The "Bush Doctrine" is that King George will justify invading any country where he feels he can score a nice profit for his gang of traitors and criminals, and then create a Rube Goldberg device to somehow tie his criminal actions back to 9/11, thereby making it OK.

When do we invade Pakistan? They have agreed to allow Bin Laden & Co. to live and operate from their sovereign soil. Pakistan is harboring terrorists.

The Bush Doctrine is just more bullshit.

OK, so you understand "the Bush Doctrine" about as well as you understand markets, which is to say, not at all.

Pakistan is harboring terrorists.
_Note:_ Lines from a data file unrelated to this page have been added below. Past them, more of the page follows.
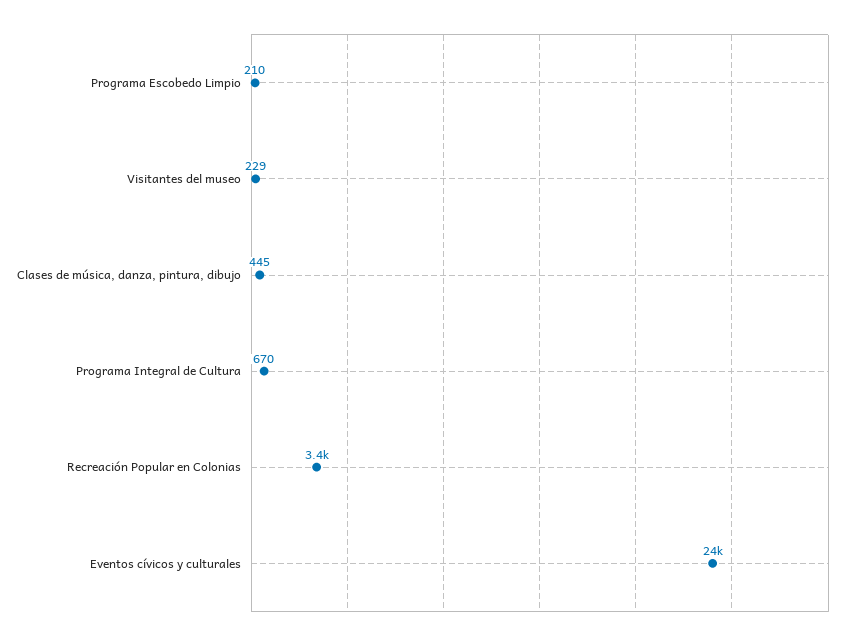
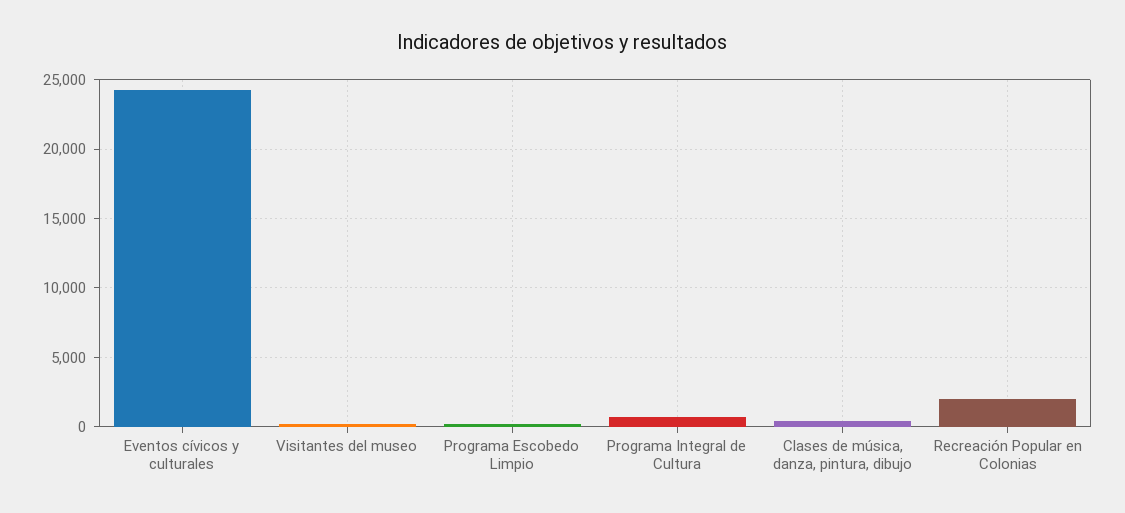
  {
    "Programa Escobedo Limpio": 210,
    "Visitantes del museo": 229,
    "Clases de música, danza, pintura, dibujo": 445,
    "Programa Integral de Cultura": 670,
-   "Recreación Popular en Colonias": 3400,
+   "Recreación Popular en Colonias": 2000,
    "Eventos cívicos y culturales": 24000
  }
When do we attack?

Do you have any proof?

That is proof that Pakistan's Musharef government is harboring terrorists, and not the majority of increasingly radicalized Pakistani Muslims civilian and military personnel are harboring terrorists.

There's good and bad news with countries like Pakistan and Saudi Arabia - the bad news, of course, is that both countries have a large and growing population of radicalized Muslim fanatics (Islamo-fascists), the good news both for those governments and for us, is that (1) it binds us to defending those governments (Musharef and the Saudi Royals), while also binding them to us.

We need to put similar governments in place in Afghanistan, Iraq and ultimately Iran and Syria as well.

Why we got away from supporting the "better our thuggish dictators than their own home-grown thuggish dictators" policy is beyond me.